Recently the federal ‘government issued the first “report card” on jobs creation by the $787 billion stimulus package passed by Congress and signed into law by President Obama in February. The data that was released is limited to contracts, and more comprehensive information that includes grants and loans is supposed to be released at the end of this month. Other facets of the stimulus package include “safety net” spending, tax cuts, and fiscal aid to the states.
What does the data on federal contracts that was provided indicate? According to the Recovery.gov website, 30,383 jobs were “saved or created” by the federal contract actions that have been reported to date. I am pleased to report that, in Ohio, according to the government website, 699.08 jobs have been saved or created. I’m not sure what the fractional numbers indicate, other than that partial jobs — presumably ones in which the stimulus money has produced an increase in hours, or perhaps represents a portion of the work being performed — are being counted somehow.
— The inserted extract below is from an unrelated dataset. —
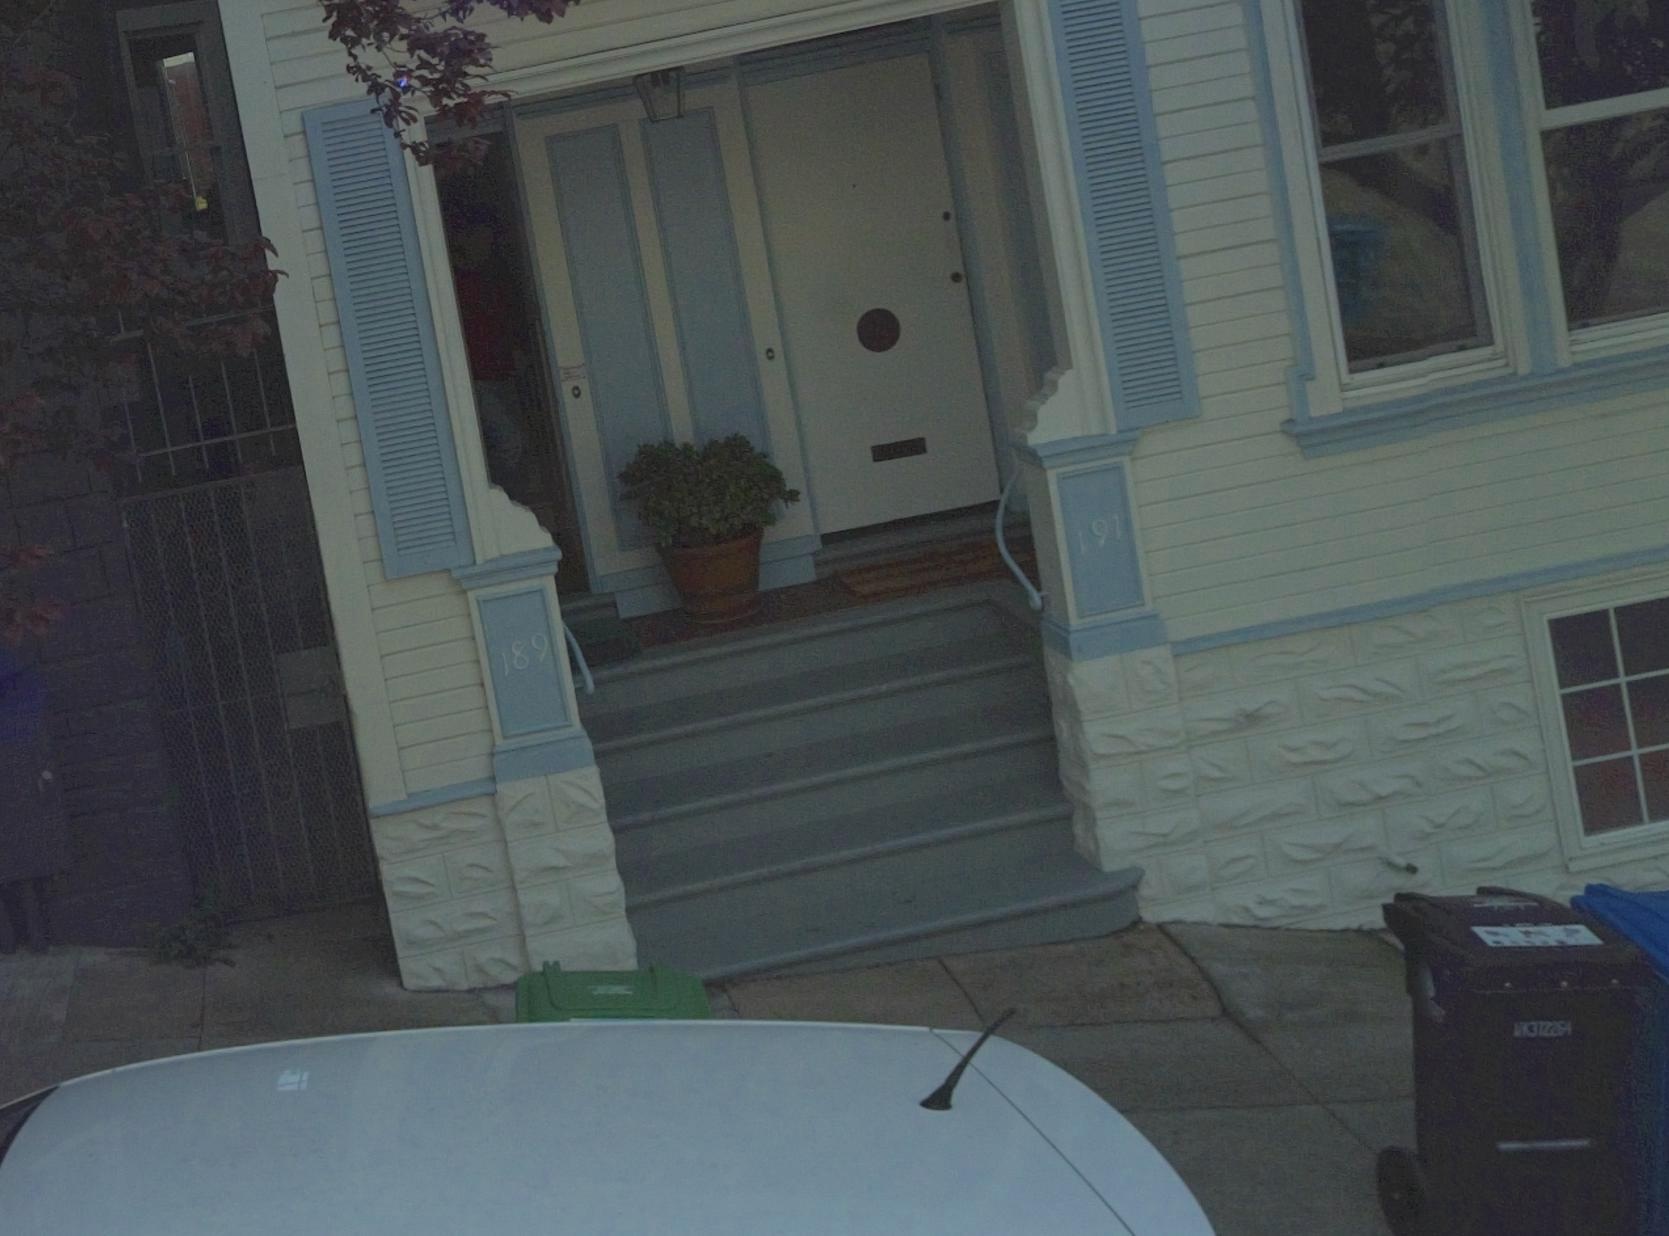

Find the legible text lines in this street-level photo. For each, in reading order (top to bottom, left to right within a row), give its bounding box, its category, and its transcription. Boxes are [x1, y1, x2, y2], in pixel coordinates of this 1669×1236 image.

[1077, 510, 1124, 558] StreetNumber: 191
[496, 628, 552, 680] StreetNumber: 189
[1511, 1020, 1573, 1039] None: **372264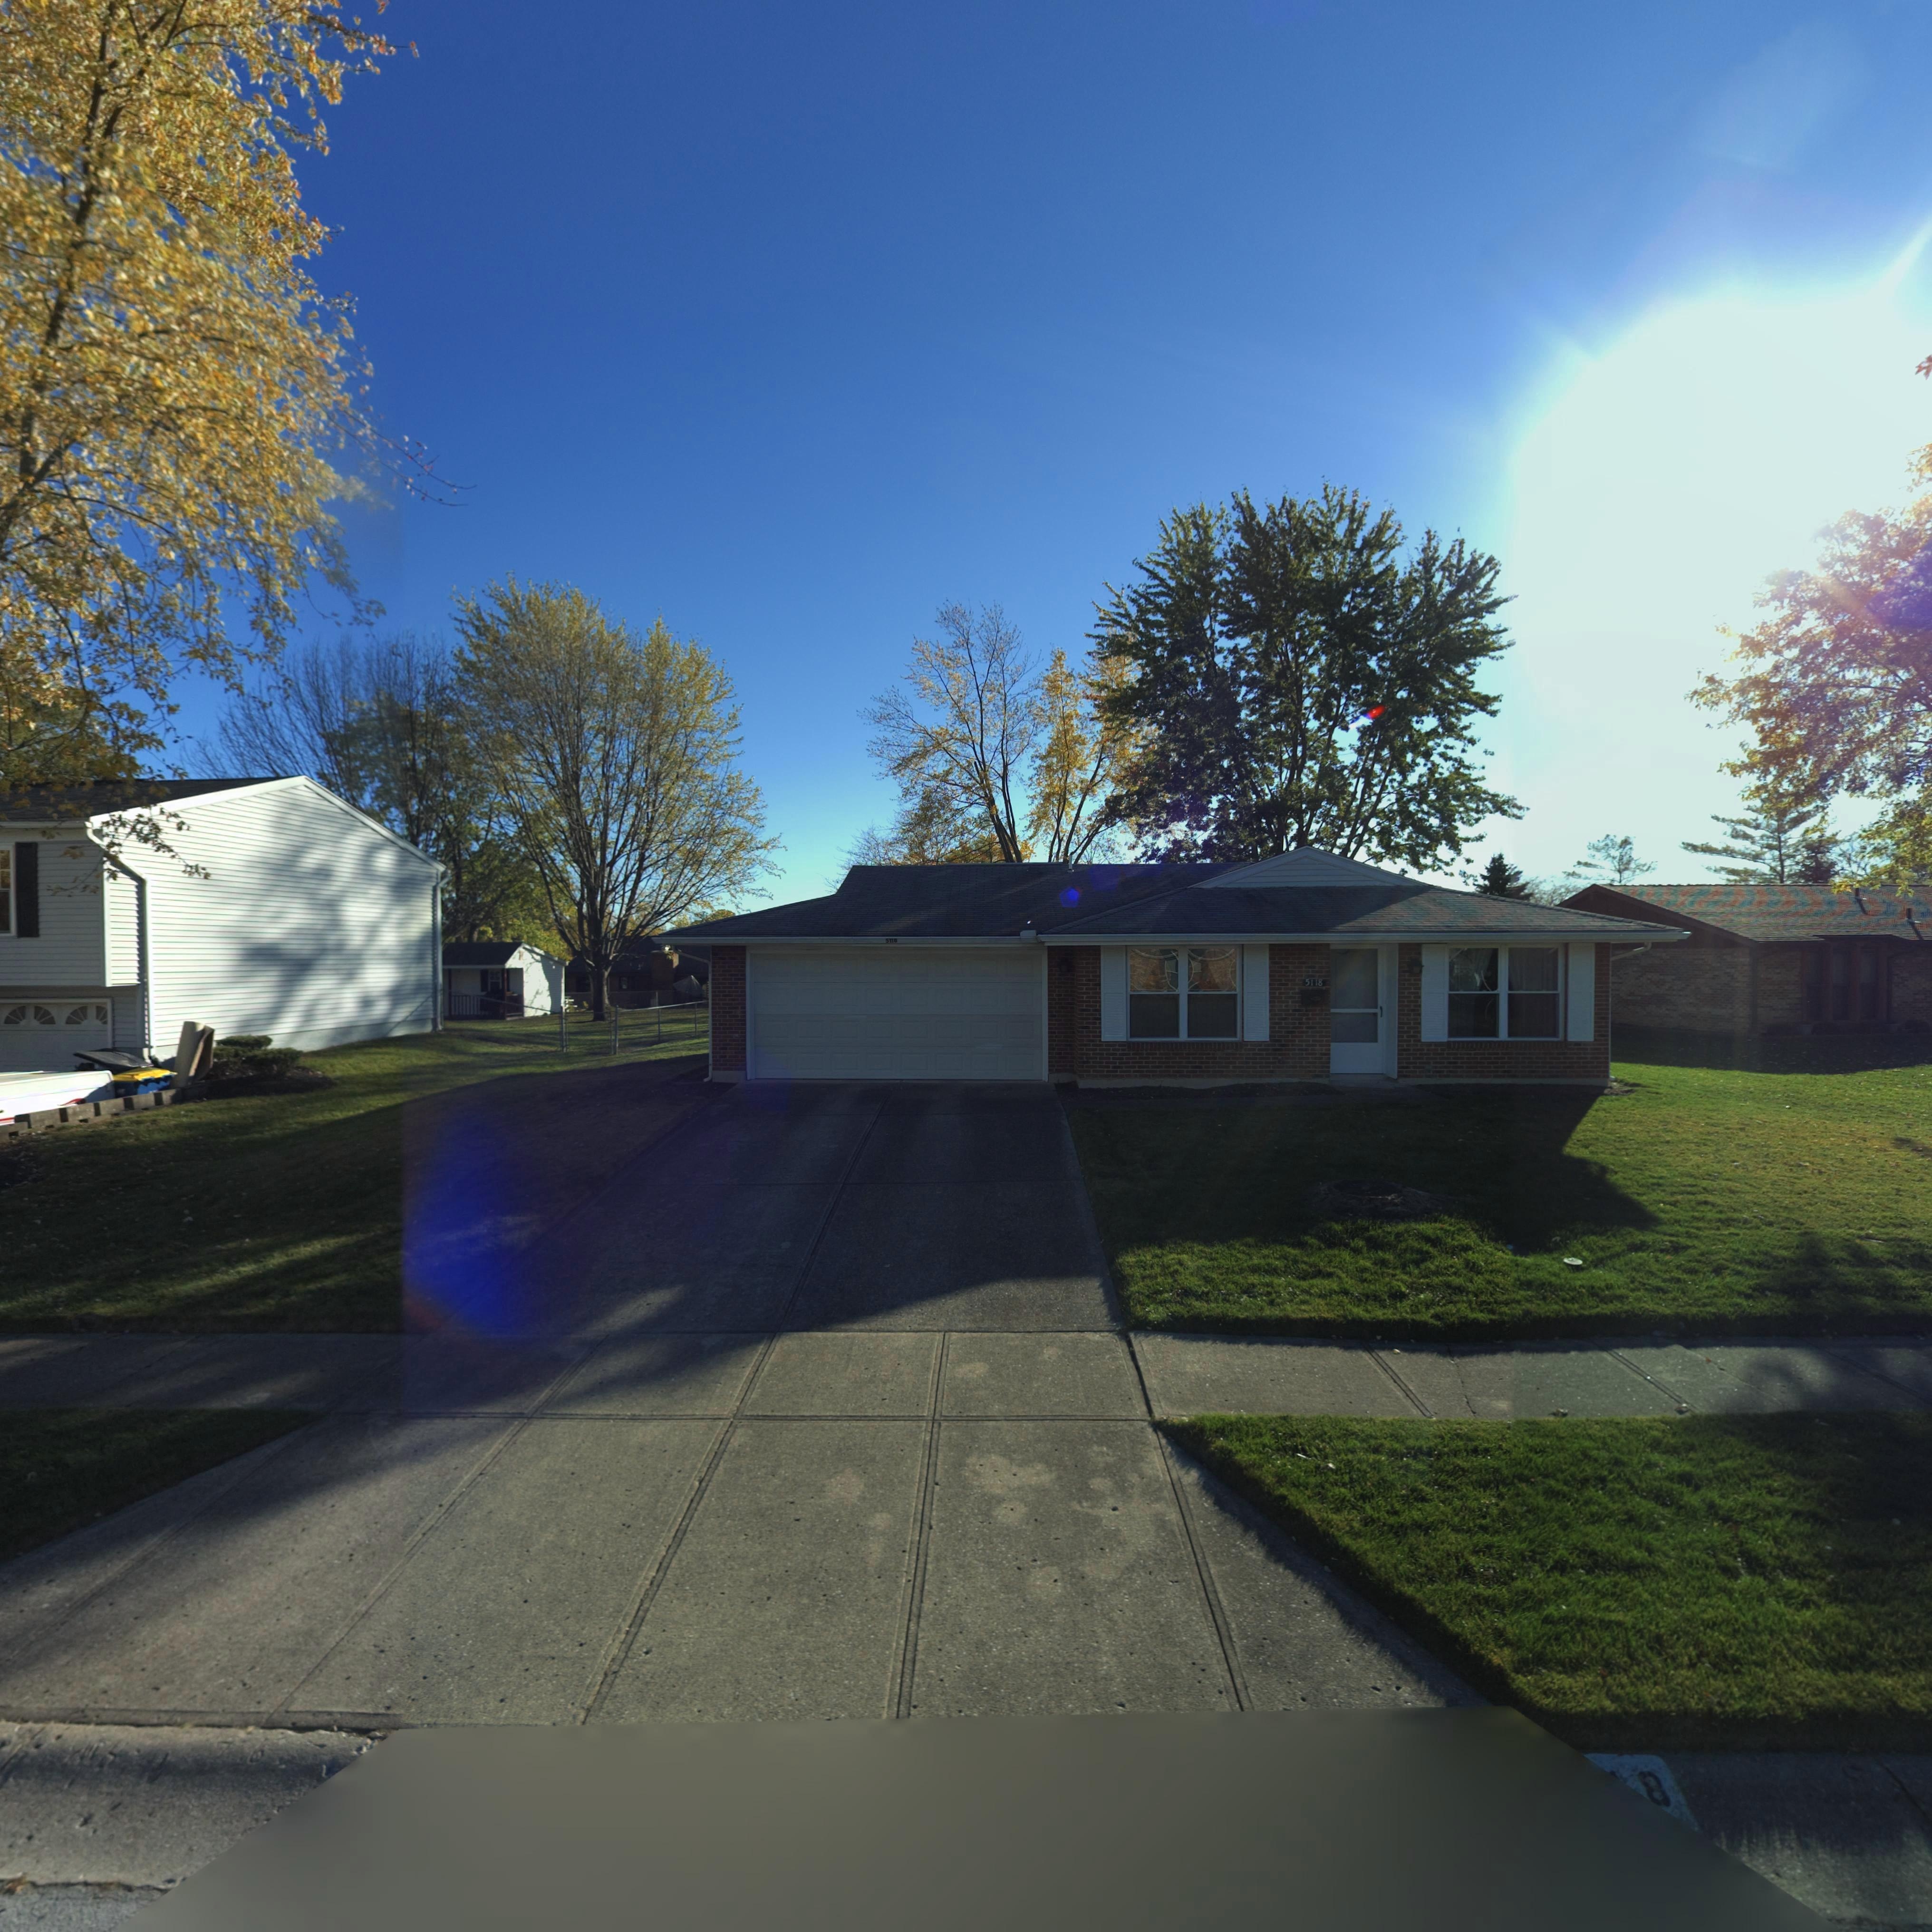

One possible explanation may be found elsewhere on the website, where it reports that, as of October 10, 112,219 stimulus-related reports had been filed with Federalreport.gov. It is a fair guess that at least some of the jobs that are reported as having been created or saved, in whole or in part, are either governmental or private sector jobs related to completing the government paperwork and forms related to receiving contract awards and stimulus payments.
I’m sure that the 699.08 people in Ohio whose jobs have been created or saved in whole or in part by the federal contracts are happy to have those jobs and partial jobs, but I still can’t escape the conclusion that the stimulus package has not delivered much bang for the buck. Indeed, the Recovery.gov website indicates that most of the contract stimulus spending has not even occurred yet. A pie chart in the middle of the home page indicates that, of the more than 5,000 contracts being addressed, less than 20 percent have been completed, and much more than half are less than 50 percent completed or have not even begun. Such statistics just indicate that the stimulus package really failed of its essential purpose, no matter what spin the politicos try to put on it. The stated purpose of the stimulus package was to provide an immediate infusion of cash and jobs to try to moderate the recession. We are now eight months after the enactment of the package, and a significant portion of the purportedly stimulative spending has not even occurred yet.
The Latin heading for this post, by the way, refers to “laboring mightily and delivering a ridiculous mouse.”